Redirecting Your Old Pages to Your New Pages

If search engines have indexed a page in your website and the URL for the page changes, you need to consider setting up redirects from the old URL to the new URL. There are two main situations where redirects might be required:

Website Migration: If you are migrating from an existing web site to a new domain, you can redirect your old pages to their new location. For example, your old www.mydomain.com/AboutUs.htm page may now be located at mydomain.com/about-us/.

Website Amendments: If you are rearranging pages in your website, you can change the URL for a page by amending the permalink for the page, or by changing the Page Parent. For example, your page mydomain.com/about-us/ might be changed to mydomain.com/about/ (a change of permalink) or mydomain.com/contact/about-us/ (a change of parent).

Redirects mean that when anyone requests a page address from your old website, they are redirected to the new page.
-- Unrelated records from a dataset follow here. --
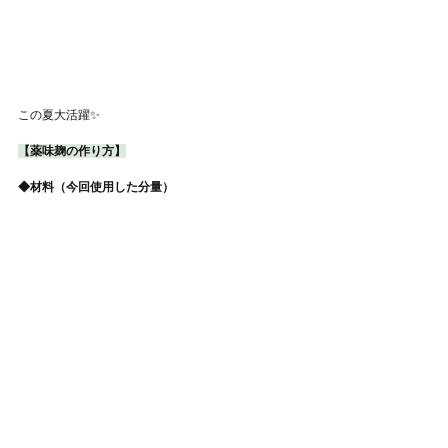
この夏大活躍✨
【薬味麹の作り方】
◆材料（今回使用した分量）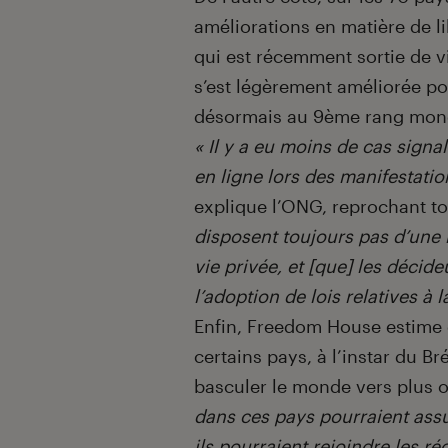
améliorations en matière de li
qui est récemment sortie de vi
s’est légèrement améliorée pou
désormais au 9
ème
rang mondi
« Il y a eu moins de cas signa
en ligne lors des manifestatio
explique l’ONG, reprochant 
disposent toujours pas d’une l
vie privée, et [que] les décid
l’adoption de lois relatives à l
Enfin, Freedom House estime q
certains pays, à l’instar du Br
basculer le monde vers plus o
dans ces pays pourraient assur
ils pourraient rejoindre les r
If a 301 redirect is encountered by a search engine, the search engine might take note that the page is now located at another location. Over time, search engines might then update their records to reflect the new location of the page.

Using redirects (301 redirects if you need the technical name) is the best way to help Google and other search engines know what has happened when you move pages, and therefore help to preserve the ‘search engine equity’ you have have earned.

Planning

These redirects are typically set up when you first migrate your existing web site to your new OM4 web site. With planning you can set up redirects in advance so that your cutover goes smoothly with no ’404s’ (a 404 is the error code returned when a requested page is not found).

Finding indexed pages

To find out which pages on your website Google currently knows about, visit Google and do a search for the following:
site:mydomain.com
ie site: followed by your domain name (all one word – no spaces).

Note: If you see an option (bottom of the page) to repeat the search with the omitted results included, do so. This ensures that all indexed pages/files are shown.

Setting up permanent redirects

To set up permanent redirects for these old pages, log into your new site’s Dashboard, then click on the Plugins menu. If the Redirection plugin isn’t already activated, then activate it.

Then click on Domains, then Page Redirection.

Return to your Google search results page, then click on the first result for your previous search (http://www.mydomain.com/AboutUs.htm in our example). If the page returns a File Not Found error, then a redirect needs to be added.

Copy the URL of the page that has the error, then return to the Page Redirection screen, and paste it in the Source URL field.

Then find out the URL for where this old page should redirect to (http://www.mydomain.com/about-us/ in our example).

Make sure the type is Simple redirection and the method is 301 Permanent redirect, then click the Add Redirection button.

The redirect should then appear in the redirections list at the top of the screen.

Catch all redirects and wildcards – Advanced

In some situations you might want to add a catch all redirect that affects a group of indexed pages. You need to use a regular expression in the redirect (and these are very complex to understand) AND you need to make sure the catch all statement is the last redirect in the list of redirects.
Here is an example of a catch all expression that redirects any pages ending in .htm or .php to the home page – because it appears last, any more specific redirects will always fire before this:
Title: Generic catch-all (always needs to be at bottom)
Source URL: /(.*)+\.(htm|php)$
Target URL: /

Other examples of catch all redirects:

Source URL: ^/shop/product\.php\?productid=([0-9])*
Target URL: /
This will match all URLs in the form /shop/product.php?productid=xyz (where xyz is any number), and redirect them to the home page.

Checking your redirects

Return to your Google search results, then click on the first result again (http://www.mydomain.com/AboutUs.htm in our example). Instead of receiving a File Not Found Error, you should be automatically redirected to the new page (http://www.mydomain.com/about-us/ in our example).

For all other entries in the Google search results that return a File Not Found error, add an appropriate redirect.

Once you’re done, all the old pages indexed by Google should redirect to their new URL.

Over time, Google will discover these redirects and will replace the old (incorrect) URLs with the new URLs. It can take some time to complete, it depends on how frequently the search engines spider your site.